|Read Rabbi Barras’ Monthly Reflections — “Rav Bar Oz”|
In this space each month, we feature the writings of one of the members of our Beth Am Clergy. This month we invite Rabbi Jaime K. Aklepi to share some thoughts with you. You may contact her at email@example.com with any comments.
Hold on to August
As we begin the month of August, I often think: what happened to summer? August was once the middle of the summer. Today, if you have children in school, even college, or if you are an educator, mid-August means back to school. I find myself trying to enjoy what should still be summer while revving up for a new year. I wish I could hold on to August. Is it still possible to enjoy what were once the lazy days of summer and vacation, while we are still so very connected through our phones and email to our many responsibilities and activities?
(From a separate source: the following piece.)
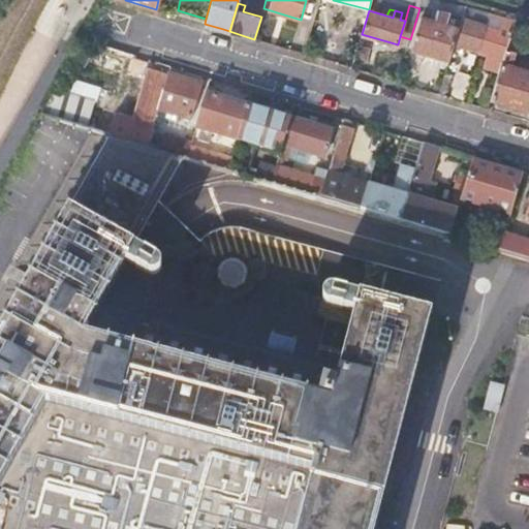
[(499,28),(503,17),(491,13),(489,19),(487,25),(499,28)]
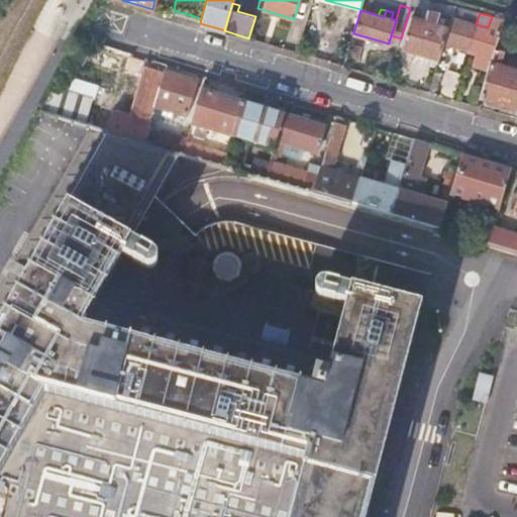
[(443,42),(448,26),(412,16),(402,47),(438,58),(439,57),(443,42)]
Hold on to your August; be fully present in the moment. It’s a good metaphor for any time of year. The times we are watching the orb of the sun dip into the ocean through a 6” screen instead of in full view, directly with our eyes. The times our schedules are so tightly packed that by the end of the day in place of exhilaration there is exhaustion. During times like these it is impossible to be fully present. There is a wonderful Yiddish expression that warns against living this way: “You can’t dance at two weddings with one tuchus.” Physically, emotionally, mentally and spiritually, we need to choose the way we spend our time more carefully, and spend it well.
One way to think about the way we spend our time is found in Psalm 15:2: “dover emet bil’vavo, be the one who speaks the truth in their heart.” The sages teach that a person who speaks the truth in their heart carries into effect what they have purposed in their heart; they make good on what it is they propose to do. There is a story about Rabbi Safra, a Talmudic sage who had a donkey for sale. A buyer approached the rabbi and called out an offer for the donkey while he was in the middle of a prayer during which tradition forbids speaking. When the rabbi didn’t respond, the buyer offered a higher price. When Rabbi Safra finished his prayer, he approached the man and accepted his first, lower bid. He explained, “Since I knew when I heard you call out your offer that it was acceptable to me, it would be dishonest for me to accept your higher bid.” Rabbi Safra lived the virtue of “one who speaks the truth in his heart.” He followed his own honest purpose. (Story from The Book of Jewish Values by Joseph Telushkin.)
The psalm encourages us to follow the wisdom that is already in our hearts. So many times the “truth” is there. We do know what is important to us. We do know what areas of our life need greater attention, we do know what relationships need to be nurtured more. When we speak the truth in our heart, when we act on it, we are choosing what is best for us. That is what is meant by “following our heart.” Are we willing to “follow our heart?” It takes quieting the outside world of what may be popular among peers and listening to our own values, ideas, goals, desires and instincts.
As we hold on to the last weeks of summer, be one who speaks truth in their heart, is present in each moment and then you‘ll never feel frustrated by trying to dance at two weddings with one tuchus again.